Lecture. The Price of Pristine PMMA.
Although all surveys of the condition of plastics conducted in museums in the United Kingdom and Scandinavia since the 1990s conclude that approximately 75% of collections require cleaning, few treatments have been developed. This is mainly due to the high risk of damaging plastics mechanically or chemically with an invasive cleaning treatment. Plastics with a glass transition temperature close to ambient, including polyethylene and plasticized polyvinyl chloride, are readily abraded by contact with brushes, cloths and sponges. Solvents and detergents in commercial cleaning products can extract additives from plastics or induce environmental stress cracking in rigid plastics such as polystyrene, polycarbonate and polymethyl methacrylate. Despite the high risks, removal of oily fingerprints, carbonaceous dirt or crystalline degradation products is necessary because they reduce the significance and commercial value of artworks and objects.
Polymethyl methacrylate (PMMA), known widely as Plexiglas or Perspex has been used commercially to manufacture designer furniture, aircraft windscreens, mathematical instruments, contact lenses and dental appliances as well as artworks. As a result, PMMA is found in industrial, modern history, technical museum and art collections. Although literature addressing conservation of PMMA is sparse, cleaning agents and procedures have been developed as aftercare for industrial products constructed from the plastic. These were studied.
The physical and chemical changes induced by applying mechanical, aqueous and solvent-based cleaning techniques to cast and extruded model PMMA were examined in order to examine any degradation introduced. Mechanical cleaning techniques included vacuum cleaning, microfibre cloths, synthetic and natural hair brushes, washing leather, various woven cloths, cotton wool and lens tissue. Aqueous cleaning involved application of water, detergents and commercial solutions, pastes and sprays. A range of single solvents were also applied to investigate any changes induced at PMMA surfaces.
In order to clean effectively, liquid agents need to make close contact or wet plastics surfaces. Determining the contact angle between the leading edge of a droplet of cleaning agent and PMMA was measured and demineralised water was found to make the poorest contact while ethanol wetted readily. Physical degradation induced by cleaning was examined using optical microscopy, change in gloss and colour measurements while chemical changes at surfaces including the deposition of residues were examined using Attenuated Total Reflection- FTIR spectroscopy. The change in stresses introduced by cleaning was examined on macro and micro scales using photoelasticity also known as polarized stress analysis.
Initial results suggest that microfibre cloths readily scratch new PMMA while lens tissue produces no measurable degradation. Some commercial cleaning sprays deposit a visible residue while solvents, particularly acetone, introduce stress cracking. This project is at an early stage. Future research will investigate the use of new cleaning agents such as CO2 snow and supercritical liquid and the effectiveness of non-damaging cleaning treatments to remove oily and carbonaceous soils.
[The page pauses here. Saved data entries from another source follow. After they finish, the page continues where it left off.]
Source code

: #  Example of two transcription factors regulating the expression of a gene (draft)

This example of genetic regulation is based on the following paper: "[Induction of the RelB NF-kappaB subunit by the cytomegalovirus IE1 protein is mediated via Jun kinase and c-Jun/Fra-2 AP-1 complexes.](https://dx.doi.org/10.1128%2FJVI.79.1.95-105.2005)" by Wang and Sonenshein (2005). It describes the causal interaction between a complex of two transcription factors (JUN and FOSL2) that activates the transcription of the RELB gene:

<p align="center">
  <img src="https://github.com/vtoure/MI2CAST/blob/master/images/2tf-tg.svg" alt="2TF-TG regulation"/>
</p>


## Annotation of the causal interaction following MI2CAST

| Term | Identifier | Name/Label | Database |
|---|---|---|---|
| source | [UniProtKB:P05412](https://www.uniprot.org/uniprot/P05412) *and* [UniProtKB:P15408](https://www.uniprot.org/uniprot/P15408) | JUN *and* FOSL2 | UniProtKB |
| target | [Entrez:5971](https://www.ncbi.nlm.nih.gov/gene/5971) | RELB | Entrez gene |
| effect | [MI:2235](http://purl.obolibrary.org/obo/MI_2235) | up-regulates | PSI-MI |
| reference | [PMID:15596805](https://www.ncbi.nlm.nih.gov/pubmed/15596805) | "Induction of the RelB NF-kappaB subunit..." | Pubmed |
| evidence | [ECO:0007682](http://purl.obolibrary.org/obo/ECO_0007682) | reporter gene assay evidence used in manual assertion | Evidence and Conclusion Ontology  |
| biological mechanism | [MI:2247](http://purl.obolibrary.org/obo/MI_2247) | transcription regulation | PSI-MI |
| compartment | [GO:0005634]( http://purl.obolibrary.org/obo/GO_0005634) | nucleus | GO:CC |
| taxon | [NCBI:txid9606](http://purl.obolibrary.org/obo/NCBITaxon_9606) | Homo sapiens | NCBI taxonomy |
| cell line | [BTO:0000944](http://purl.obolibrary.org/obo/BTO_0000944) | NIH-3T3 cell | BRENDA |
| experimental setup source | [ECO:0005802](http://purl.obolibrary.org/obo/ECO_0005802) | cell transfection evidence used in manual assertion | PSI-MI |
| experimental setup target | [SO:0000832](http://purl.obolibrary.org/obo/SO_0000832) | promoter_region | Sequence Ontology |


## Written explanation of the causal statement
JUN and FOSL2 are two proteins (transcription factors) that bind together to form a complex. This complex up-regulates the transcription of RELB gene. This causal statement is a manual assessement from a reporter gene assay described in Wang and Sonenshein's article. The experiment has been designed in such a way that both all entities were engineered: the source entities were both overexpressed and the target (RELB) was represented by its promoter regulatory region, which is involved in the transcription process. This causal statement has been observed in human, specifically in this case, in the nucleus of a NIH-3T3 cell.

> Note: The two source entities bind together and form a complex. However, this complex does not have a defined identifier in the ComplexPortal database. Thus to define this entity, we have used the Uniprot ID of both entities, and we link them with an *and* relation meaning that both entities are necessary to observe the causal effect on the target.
The third section of Future Talks 009 will be chaired by Yvonne Shashoua.
Curriculum Vitae. Yvonne Shashoua has been a Senior Researcher at the National Museum of Denmark investigating the degradation and conservation of plastics since 2001. After graduating in industrial chemistry she worked as a paint technologist for Berger Paints in England. She joined the British Museum as a conservation scientist in 1988, specialising in the deterioration reactions and conservation of cellulose nitrate, cellulose acetate and rubber. She has 70 publications including a monograph ´Conservation of Plastics-materials science, degradation and conservation´ published by Elsevier in 2008. Yvonne Shashoua was coordinator of ICOM-CC´s working group Modern Materials and Contemporary Art until 2008.